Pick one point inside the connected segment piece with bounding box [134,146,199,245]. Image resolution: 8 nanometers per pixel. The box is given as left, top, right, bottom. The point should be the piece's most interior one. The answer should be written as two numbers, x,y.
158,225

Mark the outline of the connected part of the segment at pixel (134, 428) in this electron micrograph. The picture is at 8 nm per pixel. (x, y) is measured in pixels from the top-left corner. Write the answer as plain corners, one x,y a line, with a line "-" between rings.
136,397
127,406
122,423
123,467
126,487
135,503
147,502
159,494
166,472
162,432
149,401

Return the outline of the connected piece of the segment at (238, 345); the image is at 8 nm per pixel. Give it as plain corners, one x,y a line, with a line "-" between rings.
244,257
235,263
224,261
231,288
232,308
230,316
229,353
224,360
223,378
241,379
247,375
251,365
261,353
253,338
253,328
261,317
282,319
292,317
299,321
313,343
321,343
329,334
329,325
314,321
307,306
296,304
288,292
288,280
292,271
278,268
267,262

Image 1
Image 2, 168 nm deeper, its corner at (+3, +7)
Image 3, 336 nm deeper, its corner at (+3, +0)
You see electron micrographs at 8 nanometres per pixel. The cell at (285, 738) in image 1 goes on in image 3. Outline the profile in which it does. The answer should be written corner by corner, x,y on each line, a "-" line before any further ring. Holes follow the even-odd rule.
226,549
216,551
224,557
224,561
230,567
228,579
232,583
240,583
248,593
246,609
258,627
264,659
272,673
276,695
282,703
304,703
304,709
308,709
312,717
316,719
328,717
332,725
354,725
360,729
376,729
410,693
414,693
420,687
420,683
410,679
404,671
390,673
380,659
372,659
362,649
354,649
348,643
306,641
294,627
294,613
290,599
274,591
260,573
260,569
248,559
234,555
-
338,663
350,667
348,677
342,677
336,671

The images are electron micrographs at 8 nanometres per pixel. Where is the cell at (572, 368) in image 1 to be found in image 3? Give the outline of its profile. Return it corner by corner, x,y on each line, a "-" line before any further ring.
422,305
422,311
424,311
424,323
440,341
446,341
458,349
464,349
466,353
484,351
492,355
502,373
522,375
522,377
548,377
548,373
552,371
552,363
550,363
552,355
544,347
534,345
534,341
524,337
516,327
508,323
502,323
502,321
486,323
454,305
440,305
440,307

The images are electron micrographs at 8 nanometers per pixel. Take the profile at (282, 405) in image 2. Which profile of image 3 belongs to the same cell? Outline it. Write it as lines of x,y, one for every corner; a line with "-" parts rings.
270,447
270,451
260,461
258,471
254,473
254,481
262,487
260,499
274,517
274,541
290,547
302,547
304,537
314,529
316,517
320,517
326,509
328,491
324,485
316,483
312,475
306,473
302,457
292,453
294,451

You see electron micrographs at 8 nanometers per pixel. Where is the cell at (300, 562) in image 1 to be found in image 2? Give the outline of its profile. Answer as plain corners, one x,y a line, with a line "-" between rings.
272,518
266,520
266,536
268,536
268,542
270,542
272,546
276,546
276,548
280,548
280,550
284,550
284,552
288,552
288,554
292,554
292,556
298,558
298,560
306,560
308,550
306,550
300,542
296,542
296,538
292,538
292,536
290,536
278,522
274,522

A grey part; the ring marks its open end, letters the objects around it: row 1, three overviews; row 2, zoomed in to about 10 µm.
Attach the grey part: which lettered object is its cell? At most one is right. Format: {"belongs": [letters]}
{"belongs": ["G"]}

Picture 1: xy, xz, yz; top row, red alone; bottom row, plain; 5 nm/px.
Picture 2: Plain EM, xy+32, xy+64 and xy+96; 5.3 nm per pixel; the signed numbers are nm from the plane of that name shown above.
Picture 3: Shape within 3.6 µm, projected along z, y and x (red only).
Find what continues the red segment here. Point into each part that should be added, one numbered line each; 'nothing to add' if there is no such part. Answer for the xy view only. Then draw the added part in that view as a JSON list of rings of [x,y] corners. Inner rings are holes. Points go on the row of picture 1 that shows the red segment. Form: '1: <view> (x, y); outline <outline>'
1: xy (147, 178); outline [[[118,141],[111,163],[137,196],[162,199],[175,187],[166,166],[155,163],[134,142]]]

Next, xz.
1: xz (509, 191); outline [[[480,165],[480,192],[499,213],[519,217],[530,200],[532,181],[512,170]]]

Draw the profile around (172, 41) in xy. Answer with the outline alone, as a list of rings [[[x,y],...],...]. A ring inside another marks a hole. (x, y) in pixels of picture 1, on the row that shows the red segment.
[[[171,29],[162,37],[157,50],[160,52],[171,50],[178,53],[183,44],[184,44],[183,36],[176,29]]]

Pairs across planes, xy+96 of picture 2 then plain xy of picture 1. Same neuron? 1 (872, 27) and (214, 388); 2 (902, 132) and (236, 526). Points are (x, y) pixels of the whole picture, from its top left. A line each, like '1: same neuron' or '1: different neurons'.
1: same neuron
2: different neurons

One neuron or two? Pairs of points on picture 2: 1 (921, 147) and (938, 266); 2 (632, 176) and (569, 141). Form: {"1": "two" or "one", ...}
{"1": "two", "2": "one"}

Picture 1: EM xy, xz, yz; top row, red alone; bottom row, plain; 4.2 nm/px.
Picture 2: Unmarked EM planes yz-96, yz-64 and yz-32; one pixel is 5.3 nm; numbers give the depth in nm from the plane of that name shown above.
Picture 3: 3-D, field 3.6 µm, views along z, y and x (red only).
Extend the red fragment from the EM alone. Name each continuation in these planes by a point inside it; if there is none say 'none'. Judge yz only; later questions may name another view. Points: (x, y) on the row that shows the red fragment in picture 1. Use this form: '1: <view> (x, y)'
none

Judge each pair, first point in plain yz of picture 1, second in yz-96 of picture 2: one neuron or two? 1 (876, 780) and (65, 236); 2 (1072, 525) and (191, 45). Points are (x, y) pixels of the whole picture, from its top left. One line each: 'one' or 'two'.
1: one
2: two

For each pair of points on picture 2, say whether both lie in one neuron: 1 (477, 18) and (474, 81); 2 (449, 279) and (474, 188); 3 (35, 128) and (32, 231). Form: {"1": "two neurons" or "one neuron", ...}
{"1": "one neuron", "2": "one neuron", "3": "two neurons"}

§ **Aim of the task**:
What is needed is an exact printout of every line from the one with "One neuron or two? Pairs" through the end of the data, including both, and nothing more.

§ **Solution**:
One neuron or two? Pairs of points on picture 2: 1 (921, 147) and (938, 266); 2 (632, 176) and (569, 141). Form: {"1": "two" or "one", ...}
{"1": "two", "2": "one"}

Picture 1: EM xy, xz, yz; top row, red alone; bottom row, plain; 4.2 nm/px.
Picture 2: Unmarked EM planes yz-96, yz-64 and yz-32; one pixel is 5.3 nm; numbers give the depth in nm from the plane of that name shown above.
Picture 3: 3-D, field 3.6 µm, views along z, y and x (red only).
Extend the red fragment from the EM alone. Name each continuation in these planes by a point inside it; if there is none say 'none'. Judge yz only; later questions may name another view. Points: (x, y) on the row that shows the red fragment in picture 1. Use this form: '1: <view> (x, y)'
none

Judge each pair, first point in plain yz of picture 1, second in yz-96 of picture 2: one neuron or two? 1 (876, 780) and (65, 236); 2 (1072, 525) and (191, 45). Points are (x, y) pixels of the whole picture, from its top left. One line each: 'one' or 'two'.
1: one
2: two

For each pair of points on picture 2, say whether both lie in one neuron: 1 (477, 18) and (474, 81); 2 (449, 279) and (474, 188); 3 (35, 128) and (32, 231). Form: {"1": "two neurons" or "one neuron", ...}
{"1": "one neuron", "2": "one neuron", "3": "two neurons"}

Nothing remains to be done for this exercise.